### [ASSIGNMENT]
Output range, inclusive: from the line containing "If you are traveling, put" to the line containing "Side Effects of Darolutamide". Restate those lines from the data below word for word and only those.

═════ DATA FOR THIS TASK

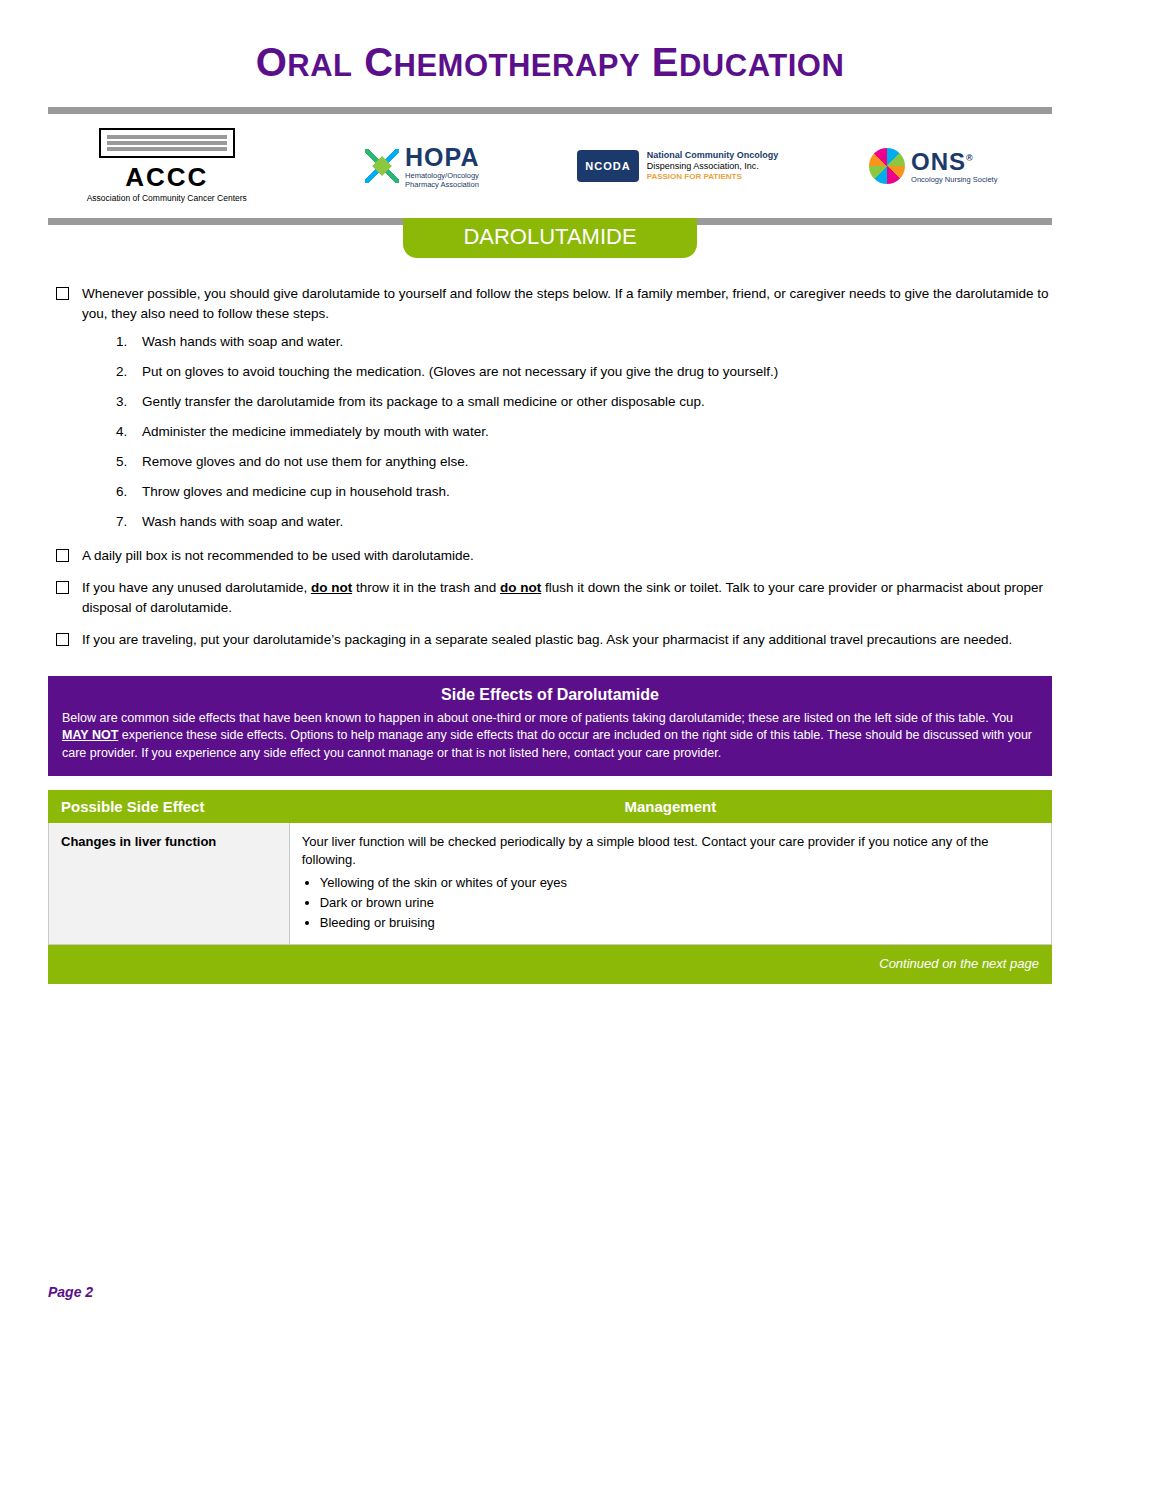ORAL CHEMOTHERAPY EDUCATION
ACCC
Association of Community Cancer Centers
HOPA
Hematology/Oncology
Pharmacy Association
NCODA
National Community Oncology
Dispensing Association, Inc.
PASSION FOR PATIENTS
ONS®
Oncology Nursing Society
DAROLUTAMIDE
Whenever possible, you should give darolutamide to yourself and follow the steps below. If a family member, friend, or caregiver needs to give the darolutamide to you, they also need to follow these steps.
Wash hands with soap and water.
Put on gloves to avoid touching the medication. (Gloves are not necessary if you give the drug to yourself.)
Gently transfer the darolutamide from its package to a small medicine or other disposable cup.
Administer the medicine immediately by mouth with water.
Remove gloves and do not use them for anything else.
Throw gloves and medicine cup in household trash.
Wash hands with soap and water.
A daily pill box is not recommended to be used with darolutamide.
If you have any unused darolutamide, do not throw it in the trash and do not flush it down the sink or toilet. Talk to your care provider or pharmacist about proper disposal of darolutamide.
If you are traveling, put your darolutamide’s packaging in a separate sealed plastic bag. Ask your pharmacist if any additional travel precautions are needed.
Side Effects of Darolutamide
Below are common side effects that have been known to happen in about one-third or more of patients taking darolutamide; these are listed on the left side of this table. You MAY NOT experience these side effects. Options to help manage any side effects that do occur are included on the right side of this table. These should be discussed with your care provider. If you experience any side effect you cannot manage or that is not listed here, contact your care provider.
| Possible Side Effect | Management |
| --- | --- |
| Changes in liver function | Your liver function will be checked periodically by a simple blood test. Contact your care provider if you notice any of the following. Yellowing of the skin or whites of your eyes Dark or brown urine Bleeding or bruising |
| | Continued on the next page |
Page 2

══════════

### [RESULT BELOW]
If you are traveling, put your darolutamide’s packaging in a separate sealed plastic bag. Ask your pharmacist if any additional travel precautions are needed.
Side Effects of Darolutamide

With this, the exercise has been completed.